Russian Federation Marussia 0pts (11th)
24 Germany Timo Glock 0pts (21st)
Best Result: 14th (Australia, Monaco)
25 France Charles Pic 0pts (22nd)
Best Result: 15th (Australia, Europe)


Marussia, for the last two seasons, have unfairly finished bottom of the constructors’ championship, all by virtue of HRT having one better result than them over the course of the season. It is unfair because they have clearly been the better team.

Sadly, however, there is no doubt that they are currently the second-worse team. Nevertheless, things are improving. Gone is the brave, yet ultimately foolish notion that a Formula 1 car can be build purely on computers, and without a wind tunnel, and they also seem to have ironed out stupid mistakes like building a car with a fuel tank that is too small to go a full race distance.

In Timo Glock they have a driver capable of getting the best out of a car and in Charles Pic they have a promising rookie who actually out-qualified his vastly more experienced team-mate in the last two races. The drivers are reliable – they have no race retirements through mistakes this season, although Glock did fail to race in Europe, suffering with a stomach bug.

Like Caterham, Marussia look unlikely to pick up their first point this season, but they should finish, rightfully, above HRT.


Karthikeyan qualified last in Hungary, and started from the back of the grid. He also qualified dead last in Australia, Malaysia, China, Bahrain, Spain, Canada and Britain to put together an unenviable record – Photo Credit: HRT

Spain HRT 0pts (12th)
22 Spain Pedro de la Rosa 0pts (24th)
Best Result: 17th (Europe)
23 India Narain Karthikeyan 0pts (23rd)
Best Result: 15th (Monaco)


HRT, for the second season running, turned up to the first race in Australia with a new car that had not been tested, then failed to get either driver within the 107% time during qualifying, and were not allowed to race. To do that once, could be considered misfortunate, but to do it twice, one must ask questions as to what they are doing in the sport.

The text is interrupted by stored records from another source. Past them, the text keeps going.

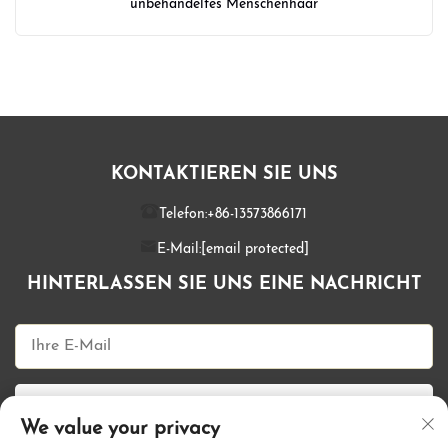
unbehandeltes Menschenhaar
KONTAKTIEREN SIE UNS
Telefon:
+86-13573866171
E-Mail:
[email protected]
HINTERLASSEN SIE UNS EINE NACHRICHT
Jetzt senden
We value your privacy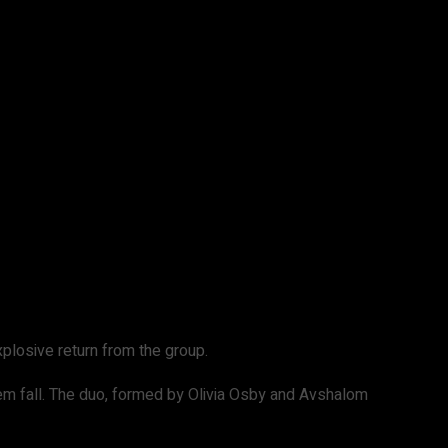
explosive return from the group.
hem fall. The duo, formed by Olivia Osby and Avshalom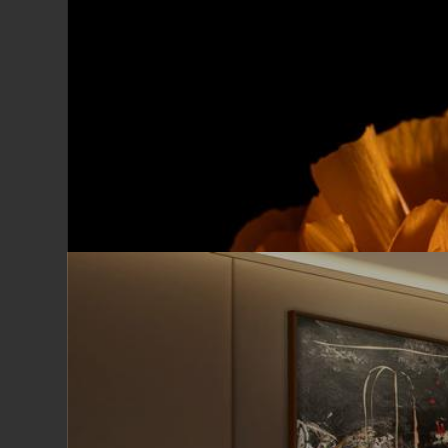
Mauro Sini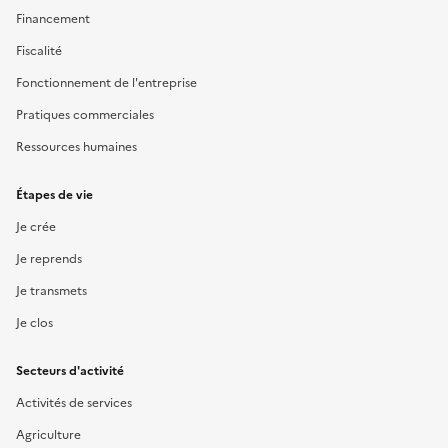
Financement
Fiscalité
Fonctionnement de l'entreprise
Pratiques commerciales
Ressources humaines
Étapes de vie
Je crée
Je reprends
Je transmets
Je clos
Secteurs d'activité
Activités de services
Agriculture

The team missed the mid-season test in Mugello because they were moving factory to Madrid (not ideal timing one might argue) and both cars retired from the race in Canada before completing a third of the distance because the brakes were not good enough. A proper omnishambles.

At least the drivers have been consistent. Narain Karthikeyan has managed to clock the slowest lap in all but three of the eleven qualifying sessions this season. He would have achieve the dubious honour of being slowest in all of them if it was not for problems for Charles Pic on two of the Saturdays, and Jenson Button falling foul of wet weather in another.

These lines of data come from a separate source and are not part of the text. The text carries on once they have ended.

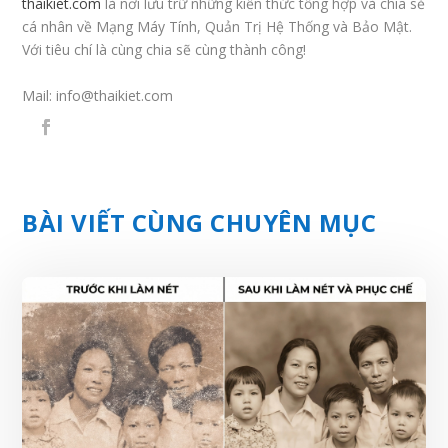
thaikiet.com
là nơi lưu trữ những kiến thức tổng hợp và chia sẻ
cá nhân về Mạng Máy Tính, Quản Trị Hệ Thống và Bảo Mật.
Với tiêu chí là cùng chia sẽ cùng thành công!
Mail:
info@thaikiet.com
BÀI VIẾT CÙNG CHUYÊN MỤC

Pedro de la Rosa, the second-oldest driver in the field, made an interesting decision to join this team. True, he is now a Spanish driver within the only Spanish team on the grid, but lapping at the back of the field race after race must be draining. He has comprehensively out-qualified and out-raced Karthikeyan, although that may not be the most impressive of achievements, but he cannot do much more in such an uncompetitive car.